Beim Hanns-Lilje-Forum 2018 geht es um die Digitalisierung. Zum Auftakt ging es um die Risiken und Chancen des autonomen Fahrens.
Im März wurde in Arizona (USA) eine Fußgängerin von einem selbstfahrenden Auto, das auf einer Testfahrt war, erfasst und getötet. Seitdem diskutieren nicht nur Expertinnen und Experten weltweit darüber, wieviel Kontrolle der Mensch bereit ist, abzugeben.
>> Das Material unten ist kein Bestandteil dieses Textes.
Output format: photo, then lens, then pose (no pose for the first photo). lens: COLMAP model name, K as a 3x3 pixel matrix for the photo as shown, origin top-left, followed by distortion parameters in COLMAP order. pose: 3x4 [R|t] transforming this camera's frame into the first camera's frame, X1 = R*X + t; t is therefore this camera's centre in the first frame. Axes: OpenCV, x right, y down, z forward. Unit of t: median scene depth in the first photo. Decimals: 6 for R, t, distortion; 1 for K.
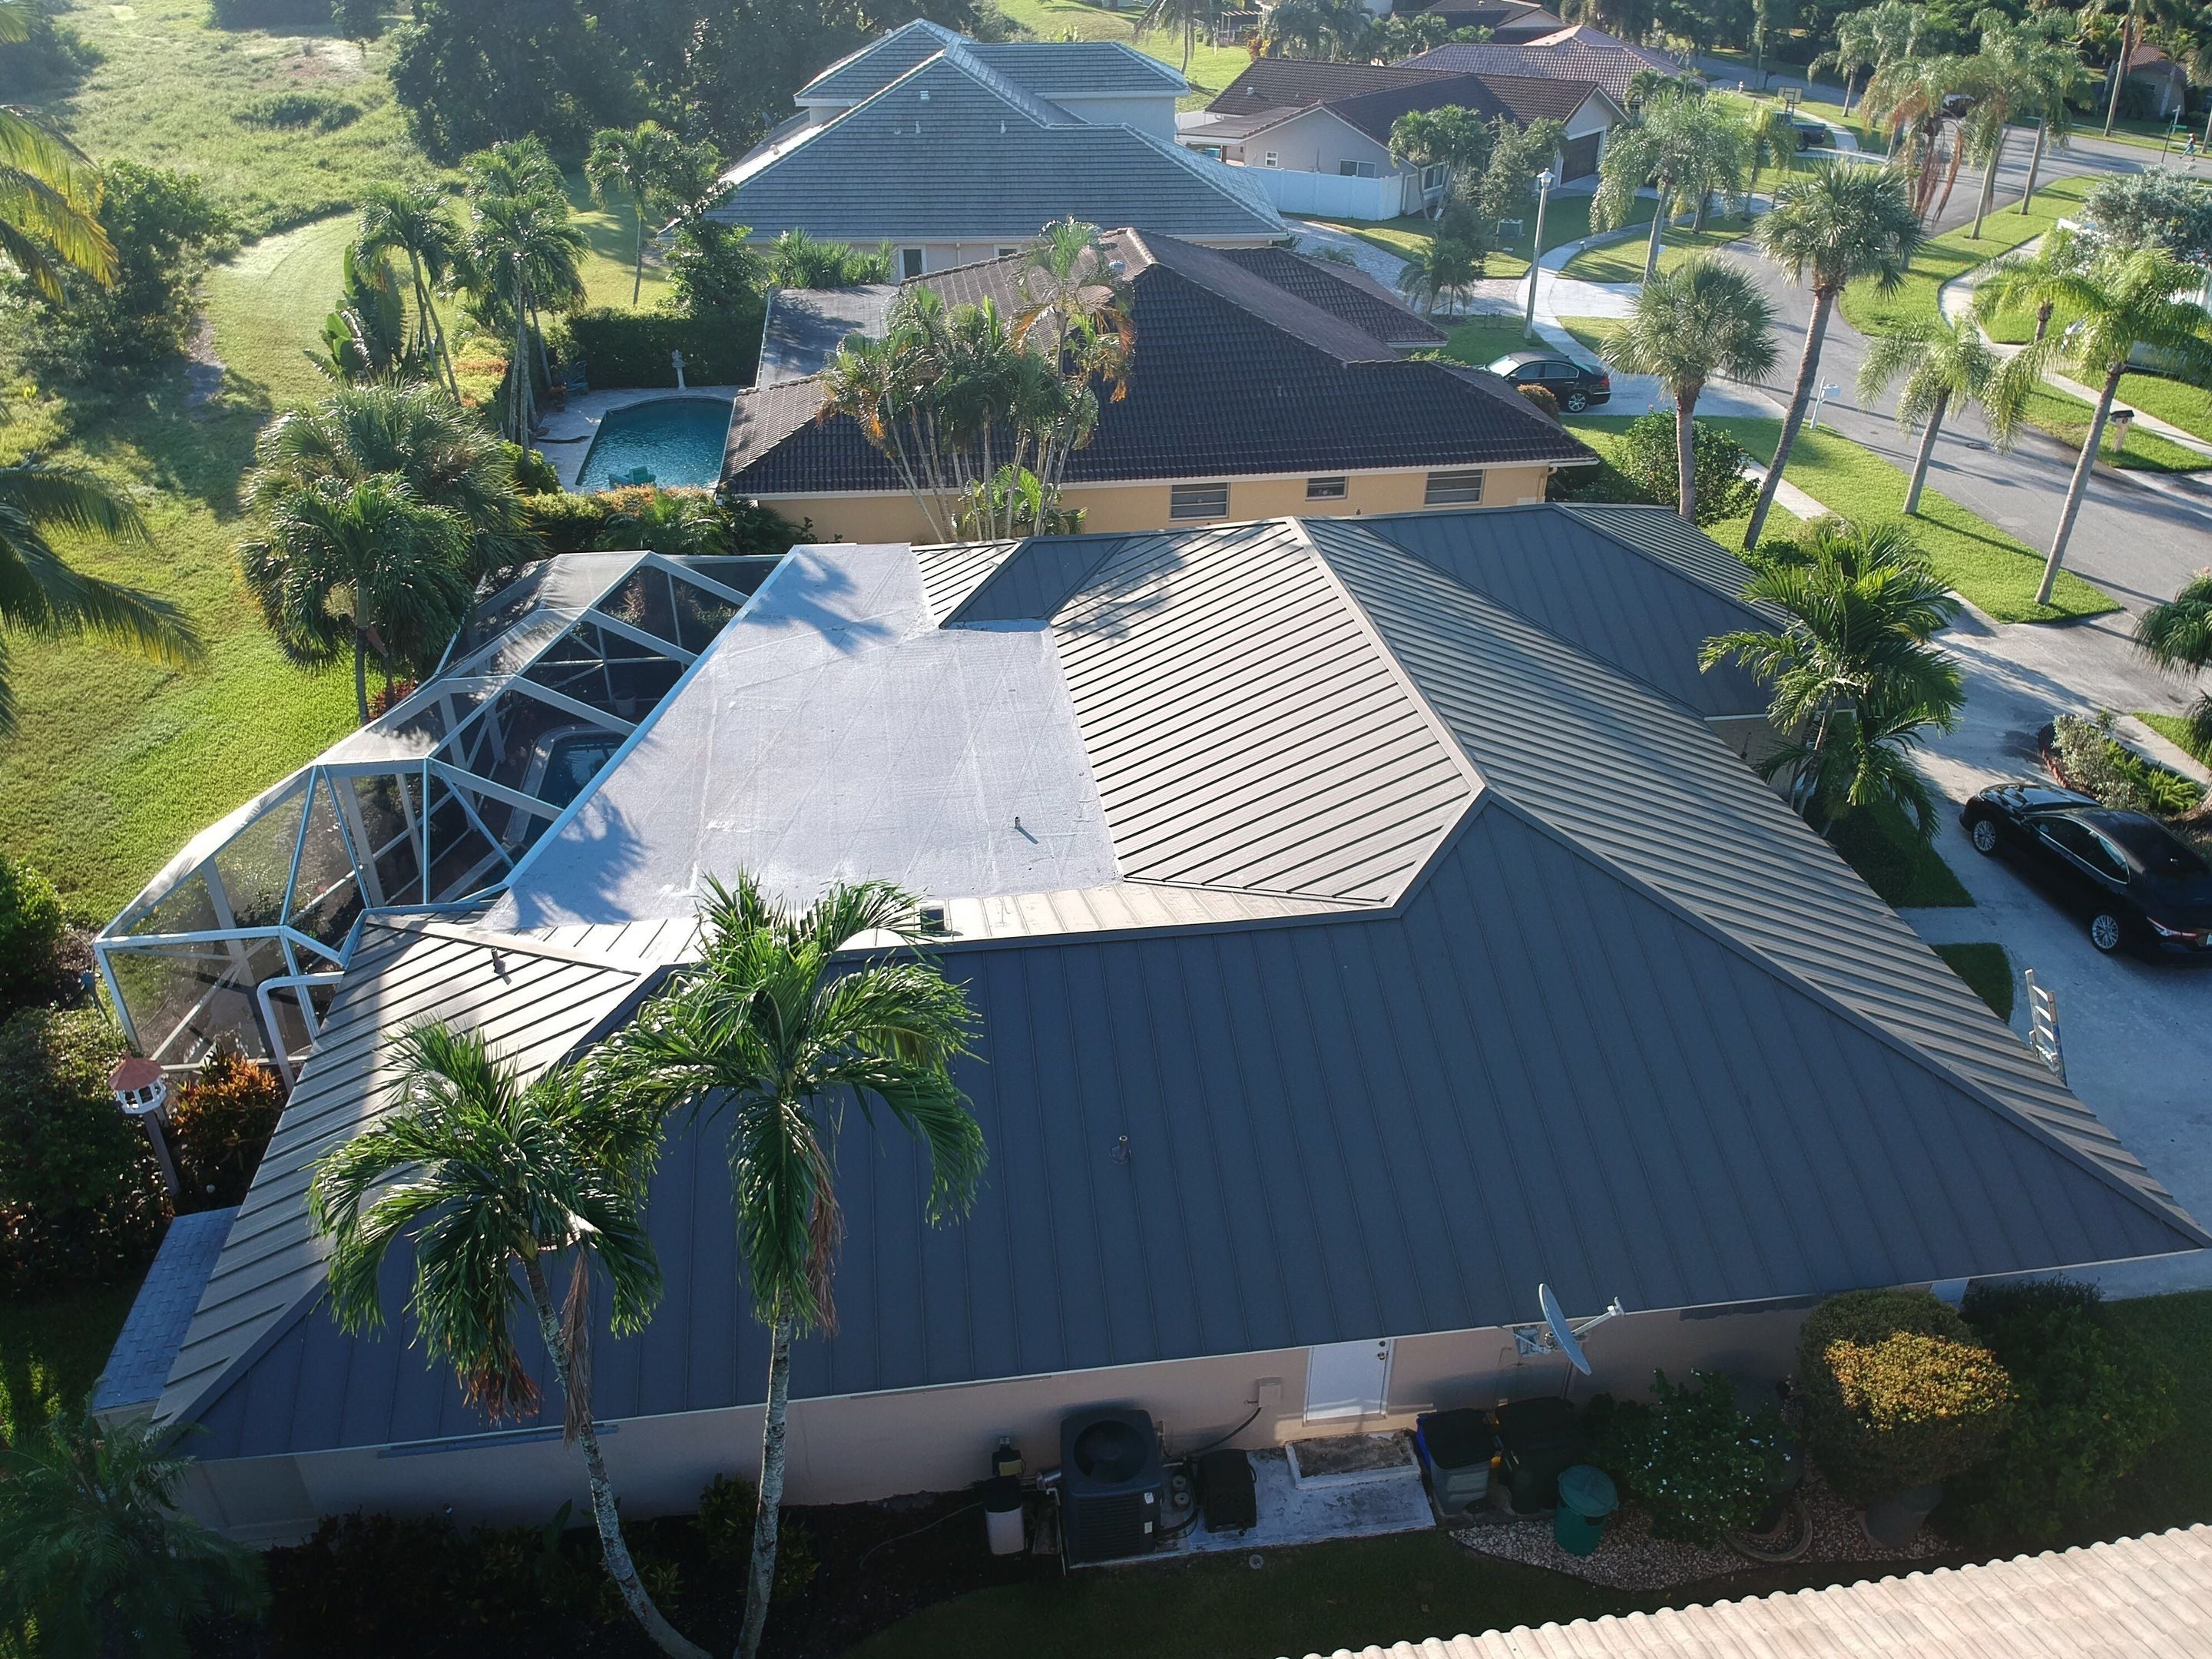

Die Verantwortlichen des Hanns-Lilje-Forums hatten sich zum Auftakt ihrer diesjährigen Talkreihe also ein sehr kontroverses Thema vorgenommen und dazu ausgewiesene Experten in die Neustädter Hof- und Stadtkirche in Hannover eingeladen. Den Eingangsvortrag hielt der Vorsitzende des Deutschen Ethikrats, der evangelische Theologieprofessor Peter Dabrock. Im Anschluss diskutierte er dann mit Enno Pigge, Pressesprecher für Innovation und Technologie bei der Conti AG. Neben dem autonomen Fahren ging es mit der zunehmenden Datenkontrolle durch Großunternehmen noch um ein weiteres, höchst umstrittenes Thema.
Systeme sind noch nicht ausgereift
Professor Peter Dabrock warnte davor, autonom fahrende Autos überstürzt und "quasi mit der Brechstange" einführen zu wollen. Durch selbstfahrende Autos verursachte Unfälle in den USA in jüngster Zeit hätten gezeigt, dass die Systeme zwar zugelassen, aber noch nicht ausgereift seien: "Es ist heikel, die Technik schon jetzt in großem Umfang auf die Straße zu bringen.“
Autonomes Fahren könnte Zahl der Verkehrsunfälle reduzieren
Dass noch eine Menge Entwicklungsarbeit zu leisten sei, räumte auch Enno Pigge ein. Er hob jedoch auch die Chancen hervor, die sich in Zukunft durch die technische Entwicklung ergeben. „Wenn wir uns ab 2025 ins Auto setzen und in den Urlaub fahren, dann können wir den Urlaub mit der Familie ab dem Zeitpunkt genießen, wenn wir auf die Autobahn einbiegen.“
Auch sei es möglich, die Zahl der Verkehrsunfälle mit Hilfe des autonomen Fahrens deutlich zu reduzieren. Diesen Aspekt teilte der Ethiker Dabrock: „Der Verkehr lässt sich besser organisieren, und langfristig dürften weniger Unfallopfer zu erwarten sein - all das sind Gründe, die dafür sprechen, den Weg zum autonomen Fahren weiter zu verfolgen."
"In der Hand von Großkonzernen"
Die Reaktionen bei den gut 130 Zuhörerinnen und Zuhörern in der Kirche waren durchaus gemischt. Während es eine ganze Reihe von ihnen durchaus als Entlastung empfindet, Verantwortung während des Autofahrens abzugeben, können sich das andere überhaupt nicht vorstellen. Für Peter Dabrock hängt der Erfolg von Innovationen neben der technischen Machbarkeit auch wesentlich von der Art ihrer kulturellen Einführung und von Vertrauen ab. "In Zeiten von Daten- und Dieselskandalen darf man sich nicht wundern, wenn neuer Technik gegenüber eine große Skepsis herrscht."
Mit dem „größten Wandel in der Mobilitätskultur seit es Autos gibt“ sei auch eine weitere Preisgabe von Daten verbunden. „Die allermeisten Menschen machen sich gar nicht klar, in welcher Situation wir uns gerade befinden.“ Durch die massive Sammlung und Weitergabe von Daten in vielen Bereichen des Alltags „legen wir große Teile unseres Lebens in die Hand der Großkonzerne“, so der Erlanger Theologe weiter. Und das hat Folgen, die weit über selbstfahrende Autos oder Soziale Netzwerke hinausgehen. „Es steht unser Gesellschaftsmodell und unser Demokratiemodell auf dem Spiel.“
Nächste Diskussionveranstaltungen zur Digitalisierung im Mai und im Juni
Auch bei den nächsten Ausgaben des Hanns-Lilje-Forums in den kommenden Monaten geht es um die Digitalisierung: Am 9. Mai diskutieren der Moderator und Arzt Eckart von Hirschhausen und der Medizinprofessor Eckhard Nagel über Chancen und Risiken der Digitalisierung im Gesundheitswesen. Und am 6. Juni spricht Markus Beckedahl, Gründer und Chefredakteur von netzpolitik.org mit der Hannoverschen Regionalbischöfin Dr. Petra Bahr über Netzpolitik, Bürgerrechte und die Frage von Macht.